**Page images and extracted text:**

┌──

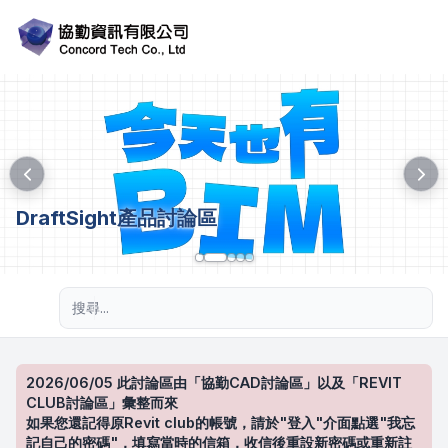
DraftSight產品討論區
進階搜尋
2026/06/05 此討論區由「協勤CAD討論區」以及「REVIT
CLUB討論區」彙整而來
如果您還記得原Revit club的帳號，請於"登入"介面點選"我忘
記自己的密碼"，填寫當時的信箱，收信後重設新密碼或重新註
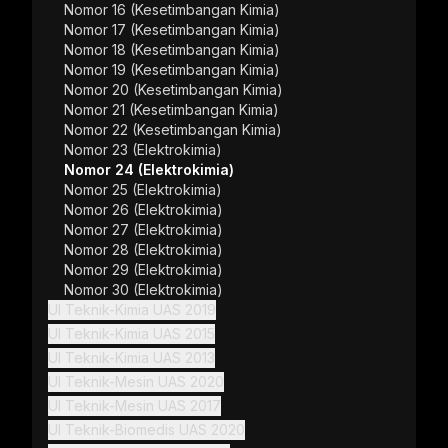
Nomor 16 (Kesetimbangan Kimia)
Nomor 17 (Kesetimbangan Kimia)
Nomor 18 (Kesetimbangan Kimia)
Nomor 19 (Kesetimbangan Kimia)
Nomor 20 (Kesetimbangan Kimia)
Nomor 21 (Kesetimbangan Kimia)
Nomor 22 (Kesetimbangan Kimia)
Nomor 23 (Elektrokimia)
Nomor 24 (Elektrokimia)
Nomor 25 (Elektrokimia)
Nomor 26 (Elektrokimia)
Nomor 27 (Elektrokimia)
Nomor 28 (Elektrokimia)
Nomor 29 (Elektrokimia)
Nomor 30 (Elektrokimia)
UI Teknik-Kimia UAS 2019
HI
 entalpi reaksi:
Hidrogen iodida (
) terdekomposisi 
H
I
UI Teknik-Kimia UAS 2015
ightarrow SO_{2(g)}\;\;\;\;\;\;\;\Delta H=-298,2\;kJ
Δ
=
melalui persamaan reaksi berikut:
H
)
UI Teknik-Kimia UAS 2013
2HI_{(g)}\rightarrow H_{2(g)}+I_
2
→
+
H
I
H
I
Bank Soal
Bank Soal
2
Bank Soal: Kimia Dasar 2
(
)
2
(
)
2
(
)
g
g
g
UI Teknik-Mesin UAS 2020
{2}O_{2(g)}\rightarrow SO_{3(g)}\;\;\;\;\;\;\;\Delta
Δ
=
Jika diketahui laju reaksi terseb
O
H
3
(
)
g
UI Teknik-Mesin UAS 2017
)}\rightarrow H_2SO_{4(aq)}\;\;\;\;\;\;\;\Delta H=-
UI Teknik-Biomedis UAS 2020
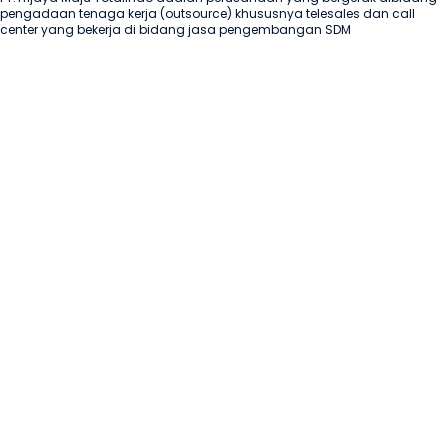
pengadaan tenaga kerja (outsource) khususnya telesales dan call 
center yang bekerja di bidang jasa pengembangan SDM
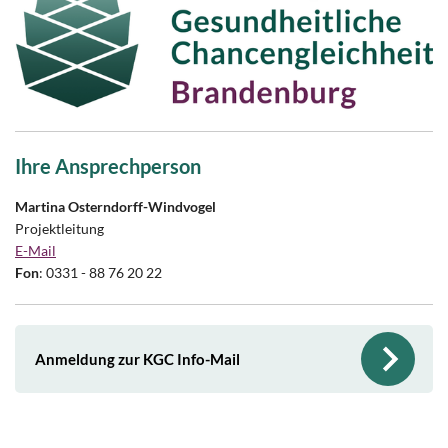
Ihre Ansprechperson
Martina Osterndorff-Windvogel
Projektleitung
E-Mail
Fon
: 0331 - 88 76 20 22
Anmeldung zur KGC Info-Mail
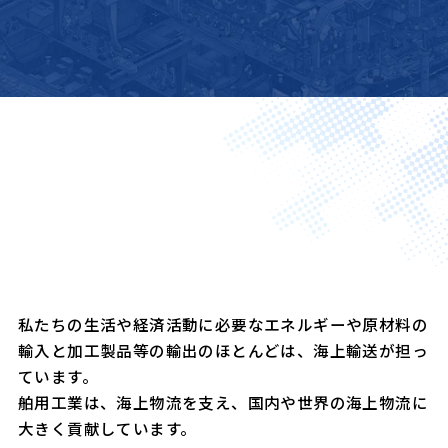
日本の国民生活・
01
経済を支える産業
私たちの生活や経済活動に必要なエネルギーや原材料の
輸入と加工製品等の輸出のほとんどは、海上輸送が担っ
ています。
舶用工業は、海上物流を支え、国内や世界の海上物流に
大きく貢献しています。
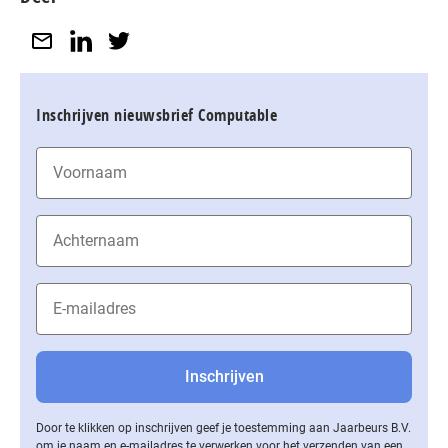
Inschrijven nieuwsbrief Computable
Door te klikken op inschrijven geef je toestemming aan Jaarbeurs B.V.
om je naam en e-mailadres te verwerken voor het verzenden van een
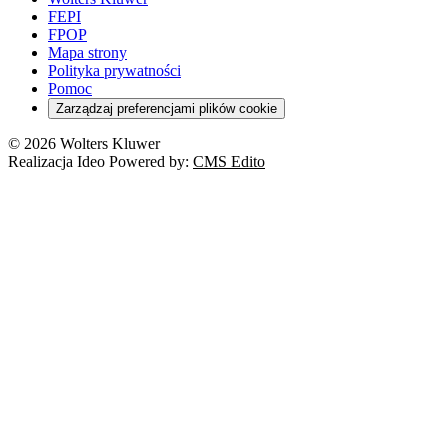
FEPI
FPOP
Mapa strony
Polityka prywatności
Pomoc
Zarządzaj preferencjami plików cookie
© 2026 Wolters Kluwer
Realizacja Ideo Powered by:
CMS Edito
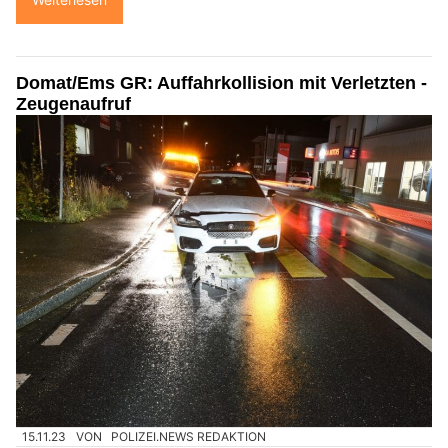
Domat/Ems GR: Auffahrkollision mit Verletzten -
Zeugenaufruf
15.11.23
VON
POLIZEI.NEWS REDAKTION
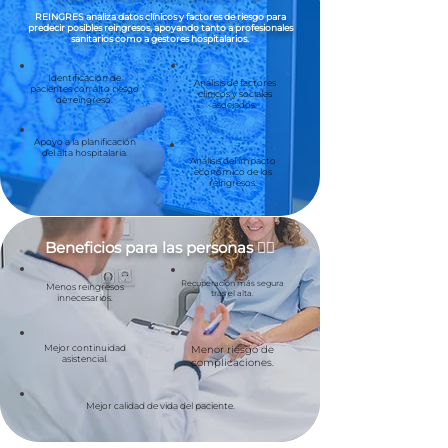
REINGRES analiza datos clínicos y factores de riesgo para
predecir posibles reingresos, apoyando tanto a profesionales
sanitarios como a gestores hospitalarios.
Identificación de
Análisis de factores
pacientes con alto riesgo
clínicos y sociales
de reingreso.
asociados.
Apoyo a la planificación
del alta hospitalaria.
Análisis del impacto
económico de los
reingresos.
Beneficios para las personas 👍🏻
Recuperación más segura
Menos reingresos
tras el alta.
innecesarios.
Mejor continuidad
Menor riesgo de
asistencial.
complicaciones.
Mejor calidad de vida del paciente.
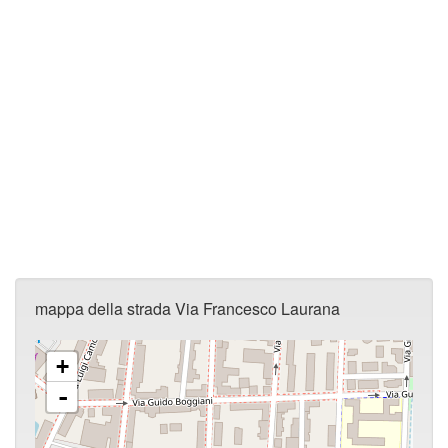
mappa della strada Via Francesco Laurana
+
-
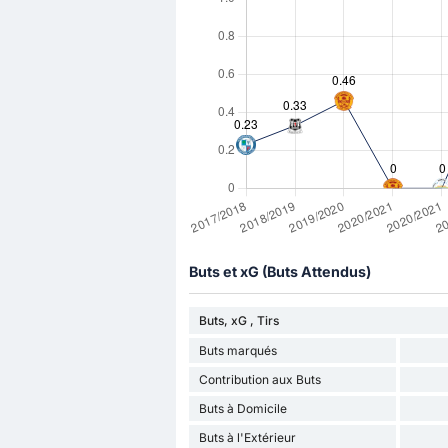
Buts et xG (Buts Attendus)
Buts, xG , Tirs
Buts marqués
Contribution aux Buts
Buts à Domicile
Buts à l'Extérieur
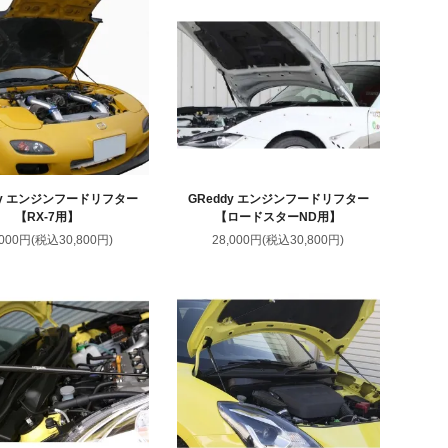
dy エンジンフードリフター
GReddy エンジンフードリフター
【RX-7用】
【ロードスターND用】
,000円(税込30,800円)
28,000円(税込30,800円)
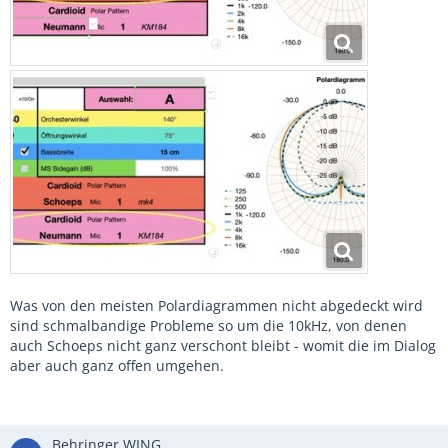
Was von den meisten Polardiagrammen nicht abgedeckt wird
sind schmalbandige Probleme so um die 10kHz, von denen
auch Schoeps nicht ganz verschont bleibt - womit die im Dialog
aber auch ganz offen umgehen.
Behringer WING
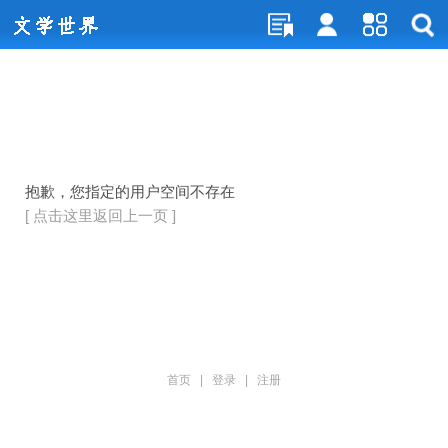
抱歉，您指定的用户空间不存在
[ 点击这里返回上一页 ]
首页
|
登录
|
注册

└──

**Problem requirements:** Using the data above, show each line where "Elektrokimia" occurs.

**Task response:**
Nomor 23 (Elektrokimia)
Nomor 24 (Elektrokimia)
Nomor 25 (Elektrokimia)
Nomor 26 (Elektrokimia)
Nomor 27 (Elektrokimia)
Nomor 28 (Elektrokimia)
Nomor 29 (Elektrokimia)
Nomor 30 (Elektrokimia)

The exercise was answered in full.